A carbon tax is a bad idea, a really bad idea. This post describes one of several reasons. A carbon tax plays what was described to me as “The Rock Game.” In 2002, our attorney, hydrogeological consultant and I negotiated a consent decree with the State of Wyoming to address historical solid and hazardous waste at Wyoming Refining Company’s refinery. During a break, the State official candidly explained how environmental regulators can slip into The Rock Game. In The Rock Game, the regulator tells industry, “Go find a rock and bring it back to me.” Industry returns with a rock, to which the regulator responds, “Wrong rock. Go find another.” Industry finds another rock. Same response. This exchange iterates until industry finally delivers a rock pleasing the regulator. Compliance is finally achieved. This process produces the right rock but delays progress while wasting incredible time, energy, money and other resources. Significant savings could be had and efficiency served by describing, at the outset and with specificity, the right rock.

A carbon tax is no different. For example, the Climate Leadership Council proposes: “A sensible carbon tax should begin at $40 a ton and increase steadily over time . . . .” This tells the economy in general and industry in particular to find as many $40 emission reductions as possible. If reductions are insufficient, the tax will be increased and industry told, “Go find more. Do your best. We’ll decide what enough is.” Whether and how many emission reductions are required are not specified nor can they be. Thumbscrews will be tightened until results are deemed satisfactory.

A carbon tax’ passive-aggressive campaign to achieve indeterminate results places the regulated community in limbo.

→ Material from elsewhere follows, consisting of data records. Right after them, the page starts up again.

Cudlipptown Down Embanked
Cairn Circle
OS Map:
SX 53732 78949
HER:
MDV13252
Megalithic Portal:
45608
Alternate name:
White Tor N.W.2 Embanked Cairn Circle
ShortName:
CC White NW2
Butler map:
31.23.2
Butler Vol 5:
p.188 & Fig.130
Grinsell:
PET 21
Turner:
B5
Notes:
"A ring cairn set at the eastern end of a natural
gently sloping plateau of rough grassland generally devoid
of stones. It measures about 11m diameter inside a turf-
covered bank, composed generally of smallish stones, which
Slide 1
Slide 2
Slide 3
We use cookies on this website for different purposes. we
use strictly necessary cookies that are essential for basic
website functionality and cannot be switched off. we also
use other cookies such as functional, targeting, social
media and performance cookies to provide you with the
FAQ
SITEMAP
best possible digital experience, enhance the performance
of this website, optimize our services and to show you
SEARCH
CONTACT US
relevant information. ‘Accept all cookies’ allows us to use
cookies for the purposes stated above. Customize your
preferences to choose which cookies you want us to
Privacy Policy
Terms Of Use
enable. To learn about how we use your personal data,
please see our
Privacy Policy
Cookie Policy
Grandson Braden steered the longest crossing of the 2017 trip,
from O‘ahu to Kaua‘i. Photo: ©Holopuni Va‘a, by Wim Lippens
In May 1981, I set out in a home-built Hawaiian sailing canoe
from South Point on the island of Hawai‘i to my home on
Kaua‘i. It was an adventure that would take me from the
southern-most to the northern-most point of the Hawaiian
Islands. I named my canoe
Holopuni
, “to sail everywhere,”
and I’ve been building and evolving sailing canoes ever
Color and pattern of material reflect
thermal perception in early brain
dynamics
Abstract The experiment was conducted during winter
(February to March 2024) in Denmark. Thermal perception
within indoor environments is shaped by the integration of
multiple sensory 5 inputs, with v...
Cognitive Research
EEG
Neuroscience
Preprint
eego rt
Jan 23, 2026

While government certainly may direct subjects to jump, we ought be told how high before leaving terra firma. Fundamental notions of fairness, due process and good government require no less. Needed greenhouse gas emission reductions can be quantified with reasonable accuracy. The carbon tax rate required to get there, however, will likely not be known until the emission goal has been reached or, quite possibly, overshot. Government owes the economy and industry more than a compass heading. The journey’s distance is essential to plotting the course.

The first flaw of a carbon tax, therefore, is not economic or political although, as I will explain, these absolutely exist. The carbon tax is based on flawed values and philosophy. Should government be allowed to coerce or, if one prefers the word, cajole its subjects down a path ending only when government says we’ve arrived? Who will be watching those watchers? Who will decide which rock is finally the right rock? Or, does government owe a responsibility to the regulated community of “manning up” by setting an emission target and describing steps leading there? The second option gives industry and the economy more information for planning and dedicating required time and resources and is better.

In later posts, I’ll describe a program, “Market Driven Compliance”, for setting and achieving a government-defined final emission target announced to all in advance. MDC uses a single performance standard applicable to all sectors’ regulated emissions. A carbon credit market, sadly absent with a carbon tax, will allow any regulated entity in any sector to comply at the lowest cost for achieving the aggregate emission target. This cost will be available to the entire regulated community across all sectors.